22:54Yeah, which was, I thought when the world went to crap, everyone would eat pizza and drink beer,
22:59and they didn't want Pizza Hut, they wanted Domino's. So I chose poorly. So that was a
23:07frustrating one for a whole host of reasons that, you know, not really going to get into.
23:12Jay?
23:14The best investment, every time I leave the office and go watch my daughter play sports
23:19or in a play, the worst investment was when I had the opportunity to buy,
23:24to be one of the buyers of Forbes, and I didn't take it. Probably my worst investment.
23:28I'd agree with that. And okay, so final question, which city has the best sports fans? Todd?
23:38Best is so complicated.
23:40You're going to be stretched on this one.

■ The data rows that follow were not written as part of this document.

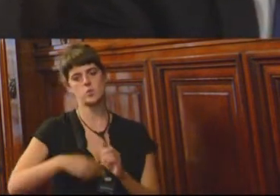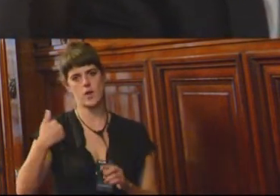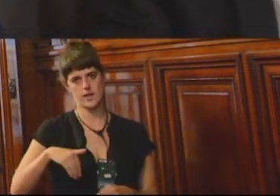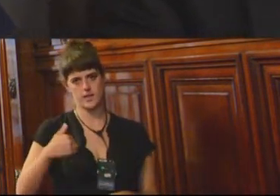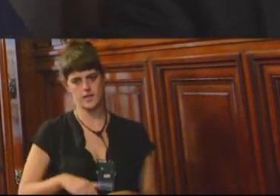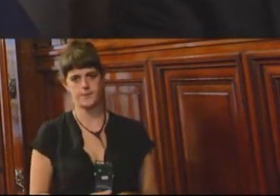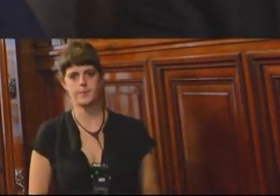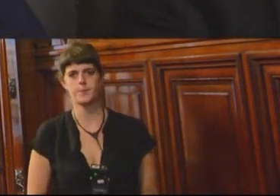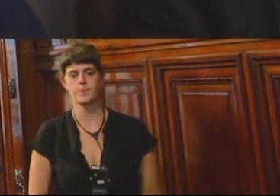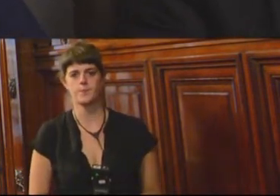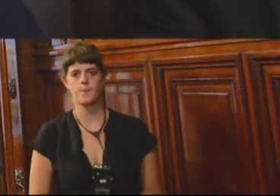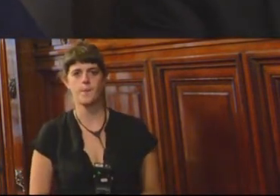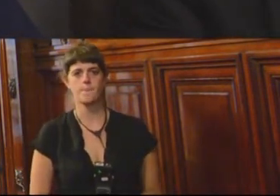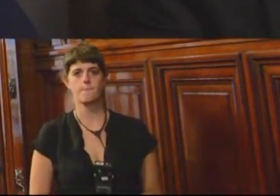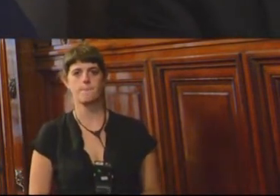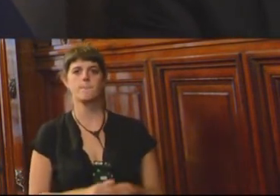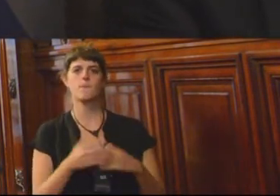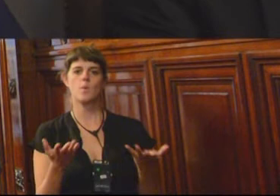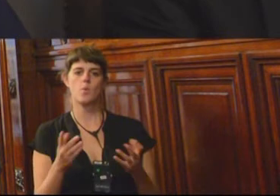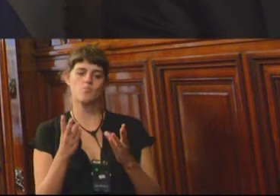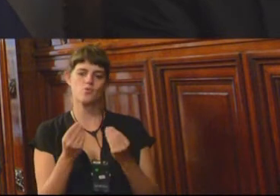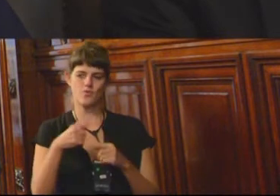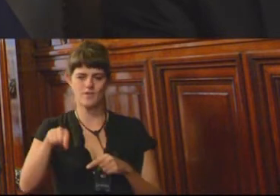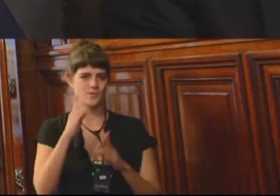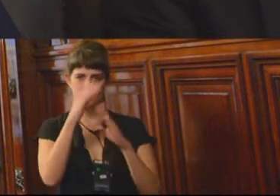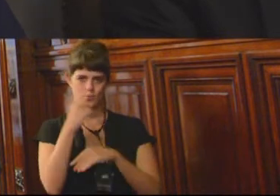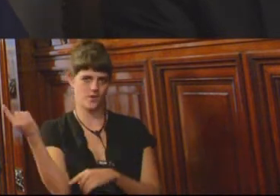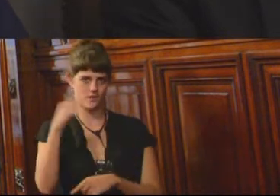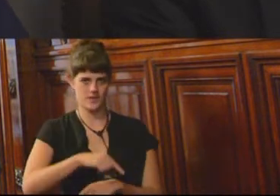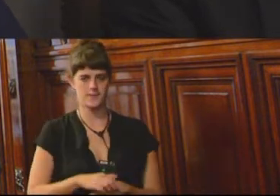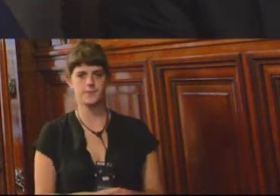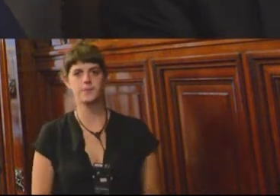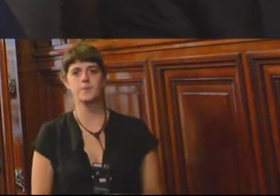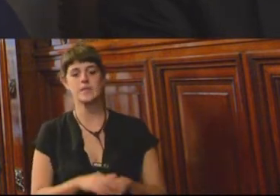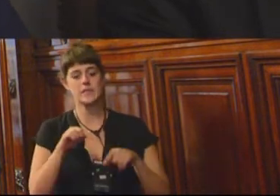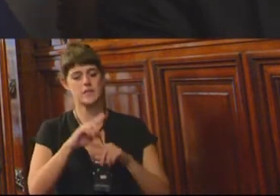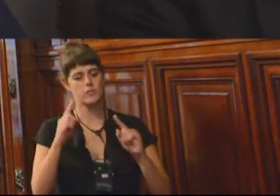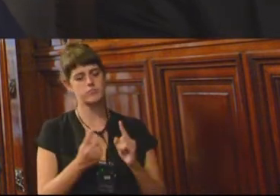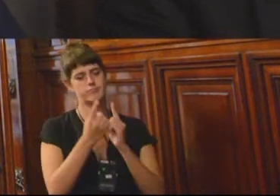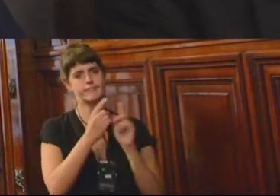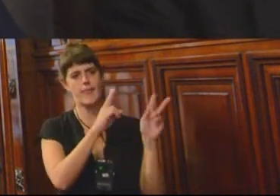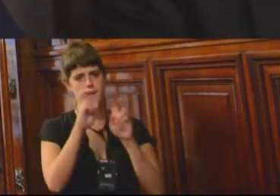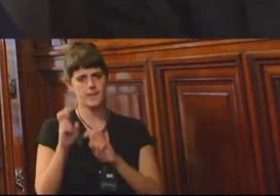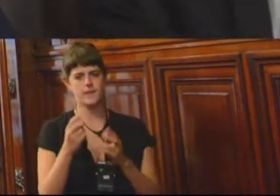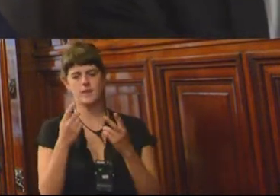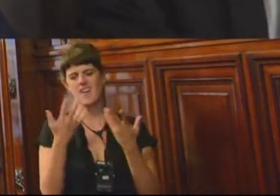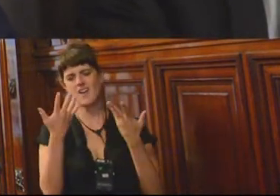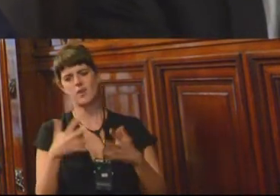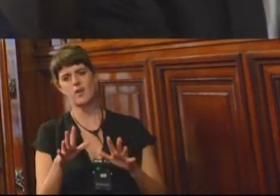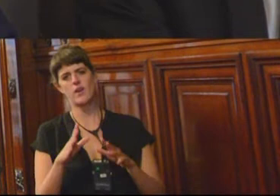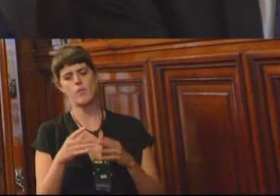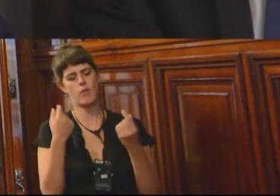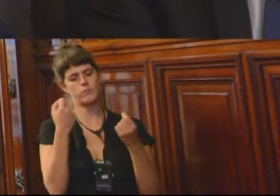agradecen porque varios de ellos no pudieron estar presentes. En esta audiencia temática no queremos describir y enumerar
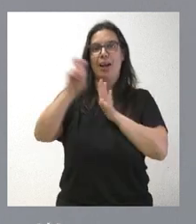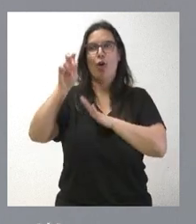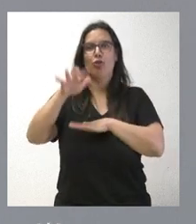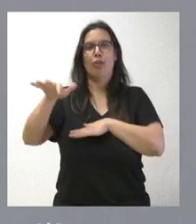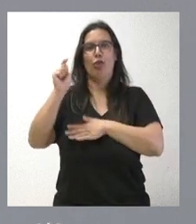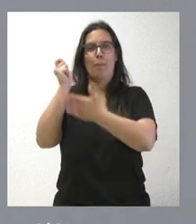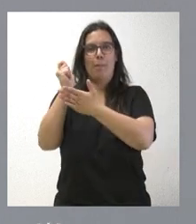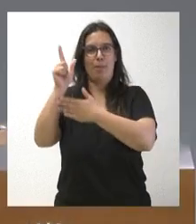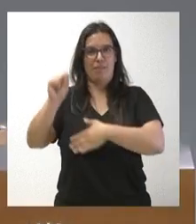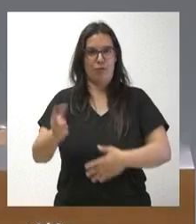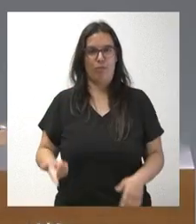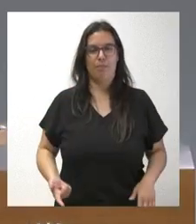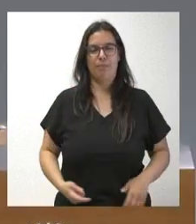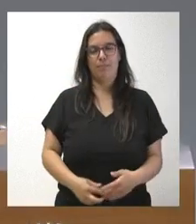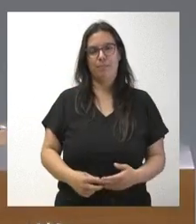vigilancia.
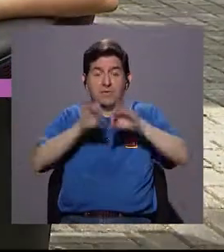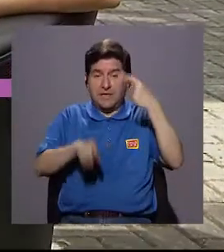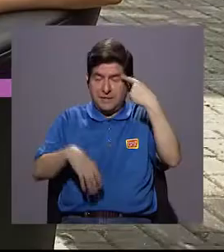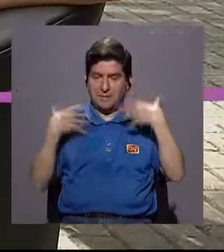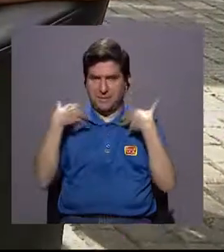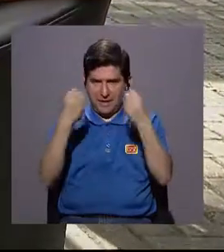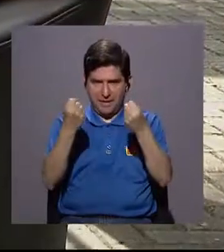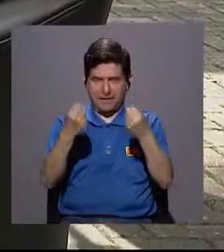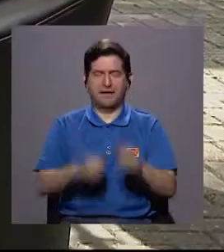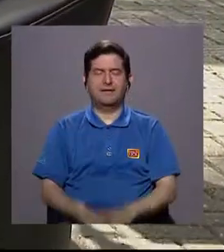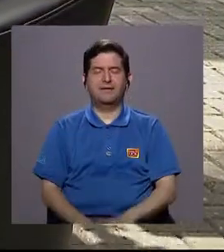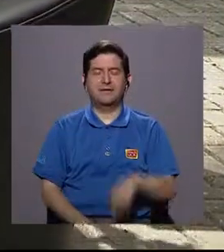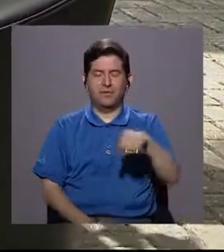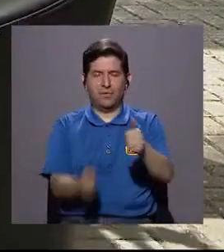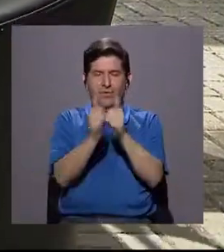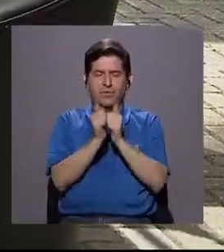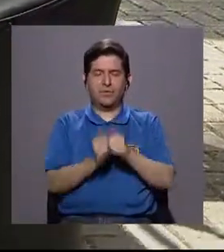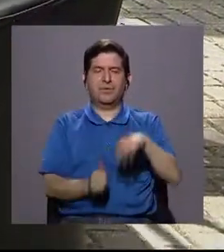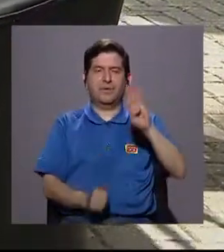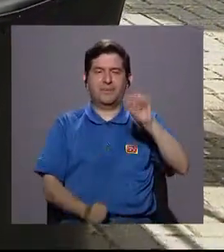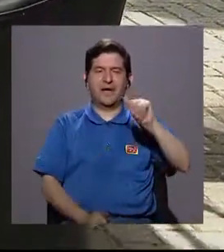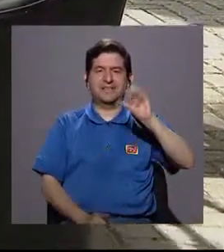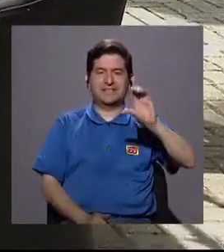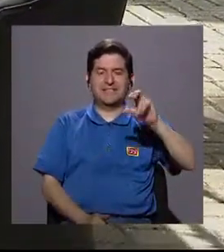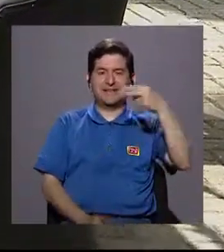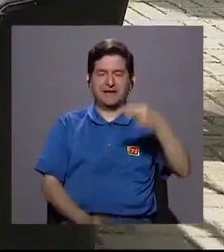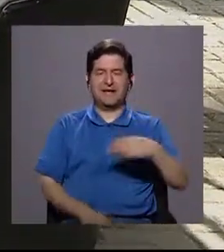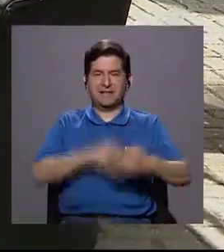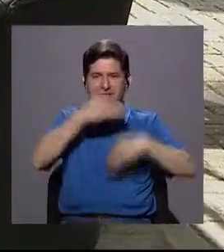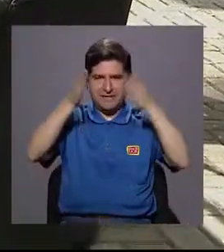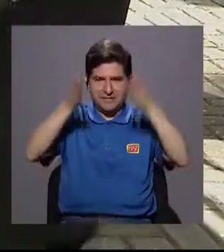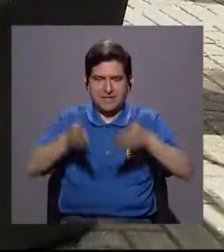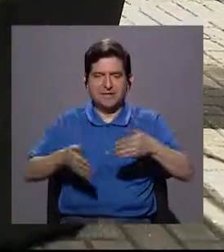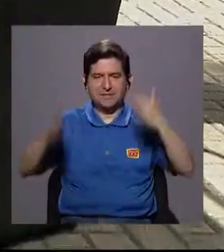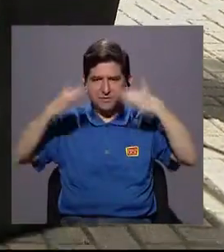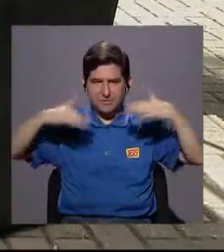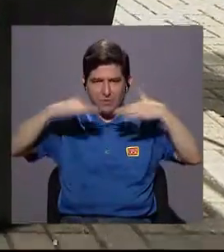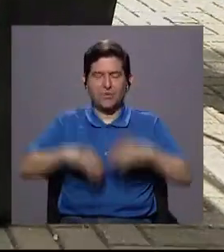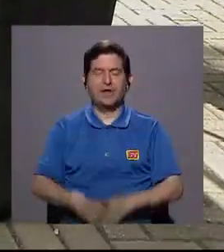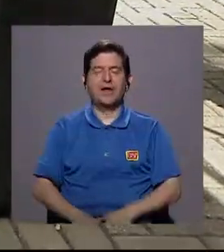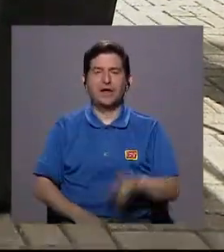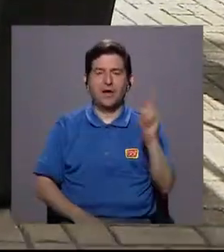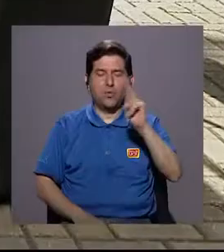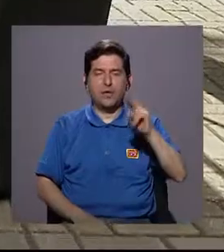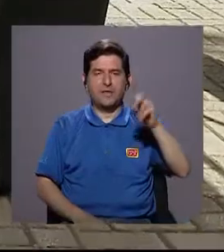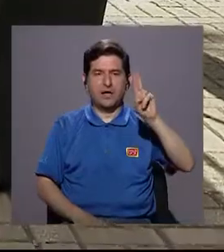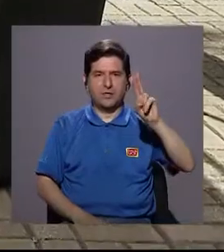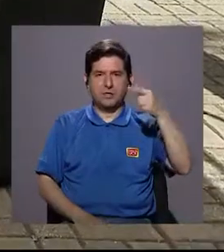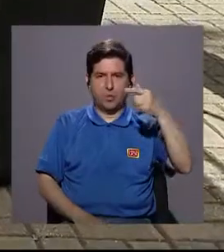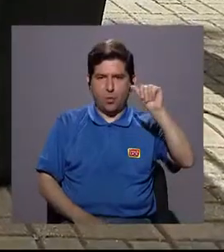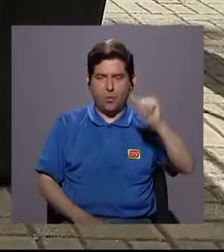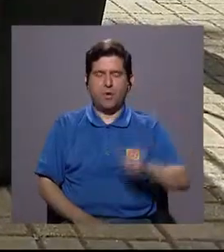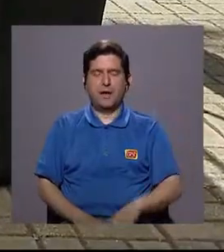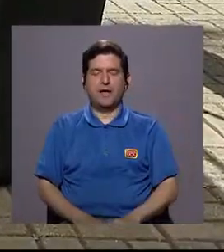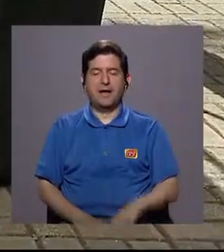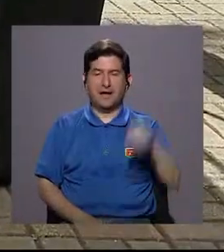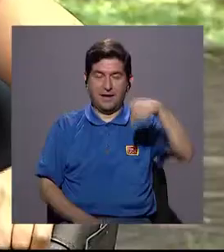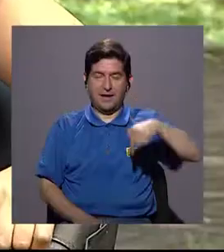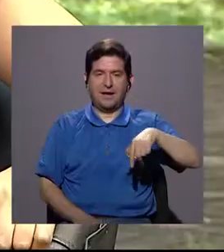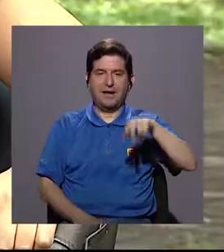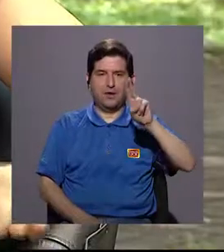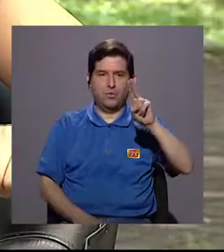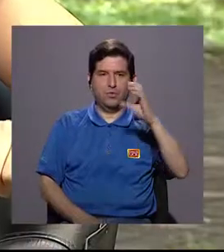Para eso nos acompaña la bachiller Cintia Hernández, gestora ambiental de la Unidad de Gestión Ambiental de la Universidad de Costa Rica.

23:41I mean, you know, this is a...
23:43Doesn't have to be in the US.
23:46No, I think all fans are passionate, no matter what city you're in. You know, so I'm not
23:53smart enough to tell you what's the best, but I know that they're super passionate,
23:58and whether you look at Dodgers fans or Lakers fans, you look at what's going on with the Dodgers
24:02with Shohei Ohtani, and you look at just the Lakers legacy, and obviously, you know, the fans
24:08at Chelsea and football are just absolutely committed. So I'm not going to answer the question.
24:15Jay?
24:17Jets, Mets, and Rangers. New York City.
24:19All right. All right, guys. Well, we're out of time. Thank you both.
24:22Thank you very much. Thank you, Monique. Really a pleasure. Thank you so much.